(11/23/2013, 12:58 PM)sheldonison Wrote:(11/22/2013, 11:30 PM)mike3 Wrote: ....
where \( b_n \) are properly-chosen "basis functions". I have thought about the Kneser-mapping solution (i.e. regular iteration warped with theta mapping) as a possible set of basis functions... but the problem is this only covers half of the plane (as given, the upper half-plane), and the Cauchy equations require both halves of the plane.
....
Do you, perhaps, have any ideas as to how this could be done? The form of solution need not converge on the entire plane, only on and perhaps near the imaginary axis.
You could try mapping the two unit infinite strip to the unit circle using,
\( f(z) = \frac{4}{\pi}\tan^{-1}(z) \)
Here, f(z) maps the unit circle to an infinite strip, from -1 to +1. The left side of the unit circle is mapped to -1+iz, and the right side of the circle is mapped to 1+iz, where iz varies from \( +/-\Im\infty \) I don't know if that would help or not, or whether the singularity at +/-I would be fairly mild, or not, given that the tetration solution also converges to a fixed point at \( +/-\Im\infty \).
- Sheldon
I'm not sure how that'd be useful, since what I need is a representation of the tetrational at the imaginary axis, that is, at \( it \) where \( t \) goes between \( \pm \infty \), not \( -1 + it \) or \( 1 + it \) (these are obtained by exp/log of the function's values at the imaginary axis within the integral equation under the integral sign, while on the other side of the equation (without the integral) is the function on the imaginary axis). So I don't see how this makes for a set of basis functions for the function on the imaginary axis.
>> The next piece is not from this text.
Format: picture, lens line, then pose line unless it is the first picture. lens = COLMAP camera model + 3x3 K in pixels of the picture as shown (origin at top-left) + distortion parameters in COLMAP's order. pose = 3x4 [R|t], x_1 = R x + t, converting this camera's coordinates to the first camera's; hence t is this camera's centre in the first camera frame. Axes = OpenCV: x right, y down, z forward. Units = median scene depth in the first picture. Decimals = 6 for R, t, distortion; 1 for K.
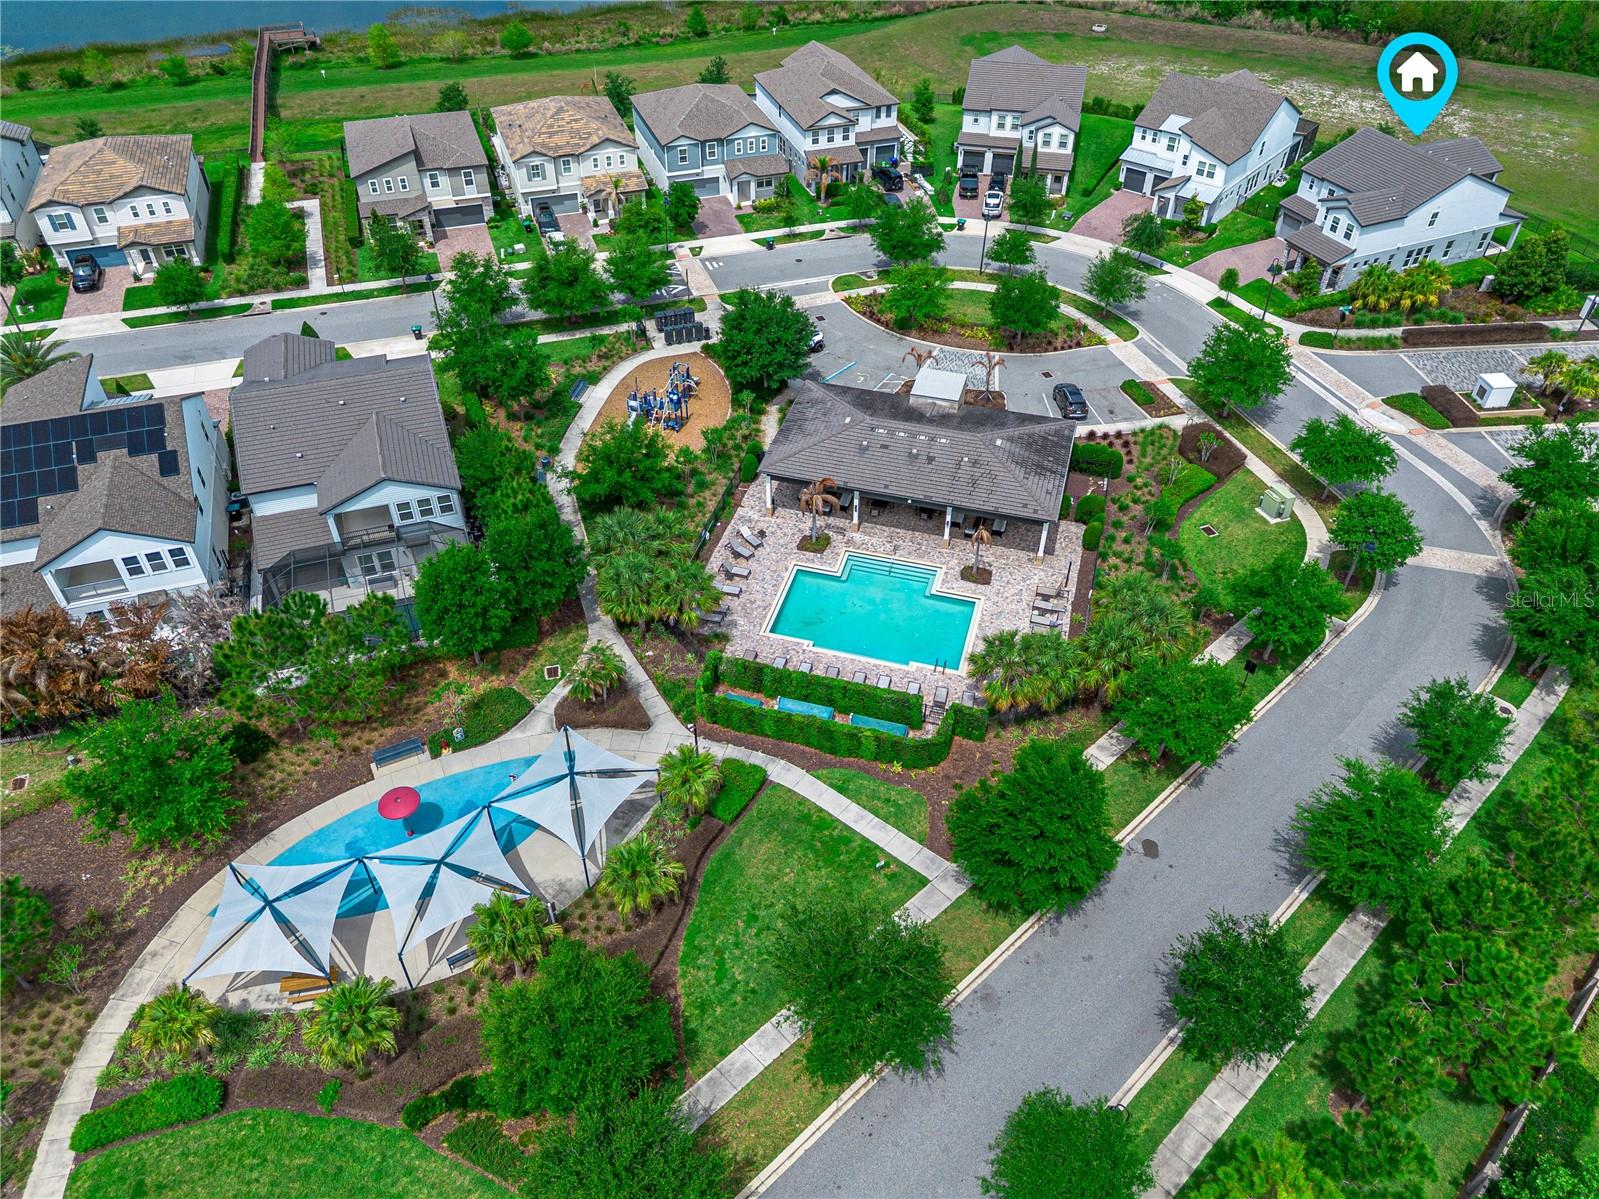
lens RADIAL K [[1163.5, 0, 799.5], [0, 1163.5, 599.5], [0, 0, 1]] dist [0.010338, 0.000587]
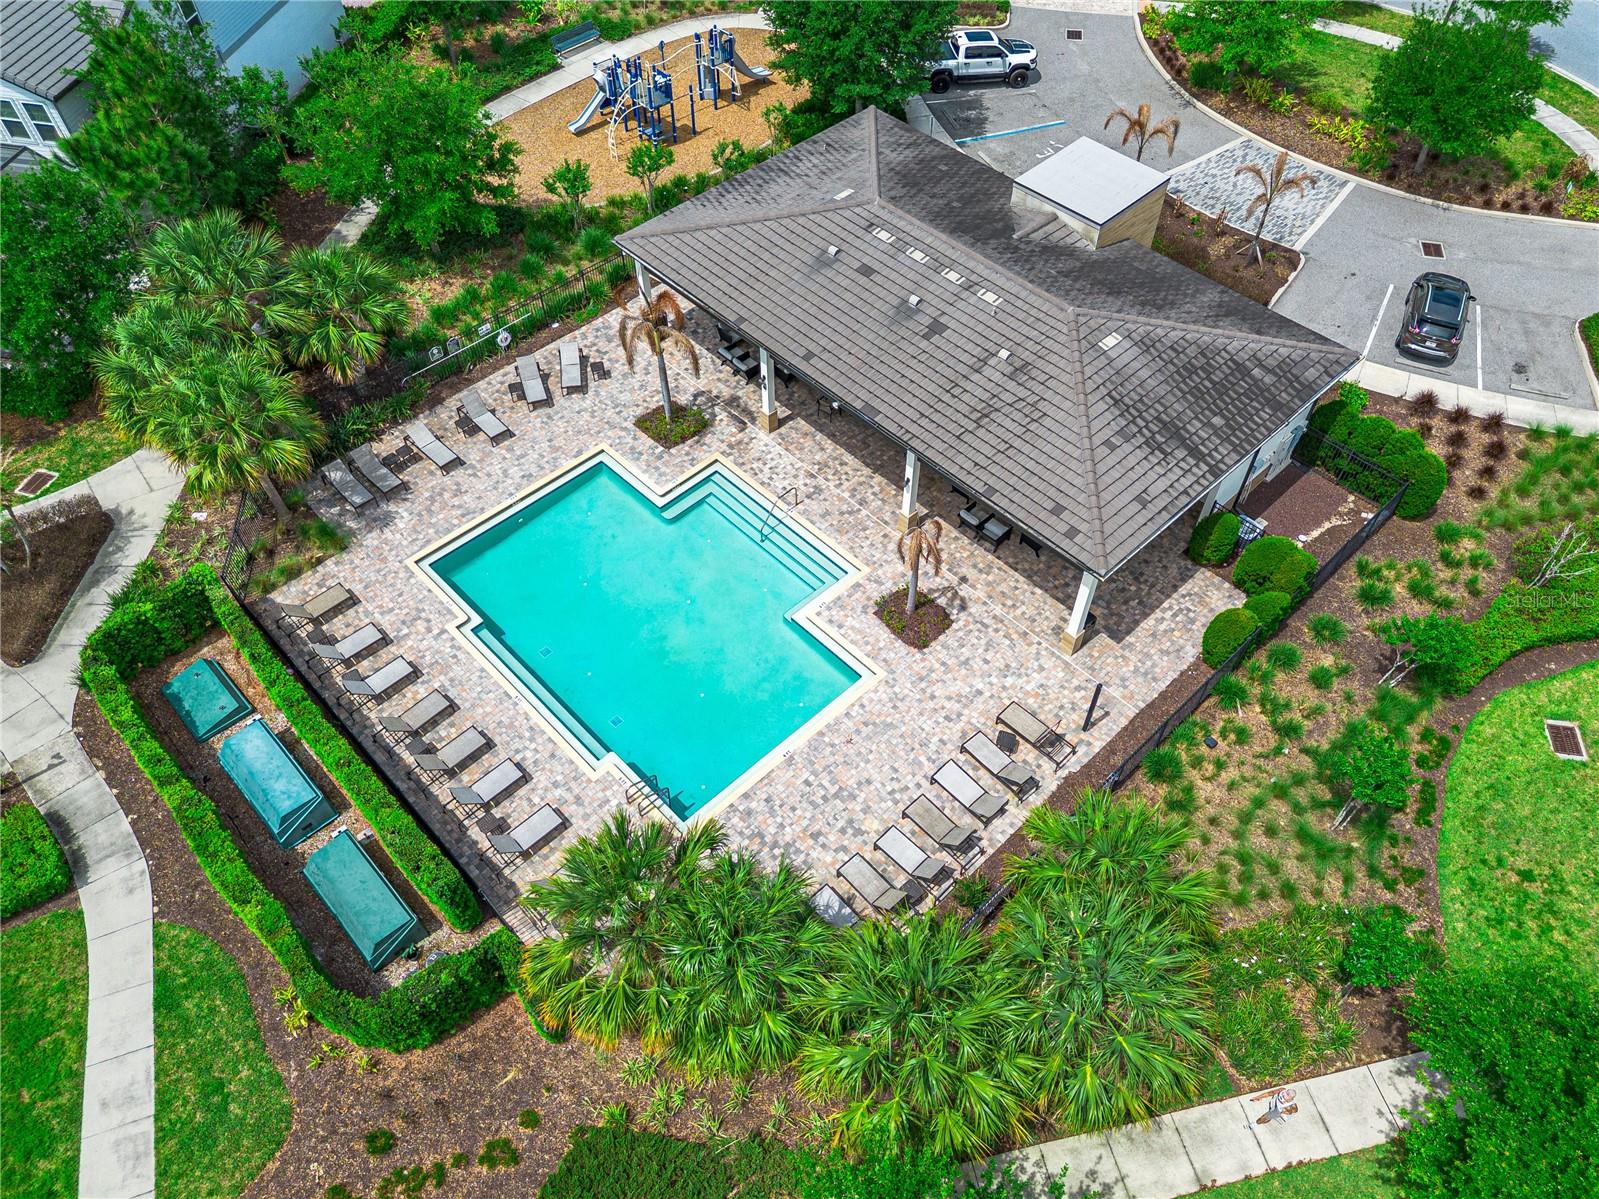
lens RADIAL K [[1163.5, 0, 799.5], [0, 1163.5, 599.5], [0, 0, 1]] dist [0.010338, 0.000587]
pose [[0.861945, 0.387875, -0.326503, 0.220259], [-0.326028, 0.917221, 0.228936, -0.097546], [0.388274, -0.090881, 0.917052, 0.504074]]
Edit: Although, I suppose that could work since you could just drop an "exp" or a "log" on the side of the integral equation that wants values at the imaginary axis. However, now that side of the integral equation can only be valid for input to the function in half the range of what the right side uses, namely the half of the unit circle we use to retrieve the values at the imaginary axis. So I'm not sure this'll work, as the integral equation, as specified, is for the whole function.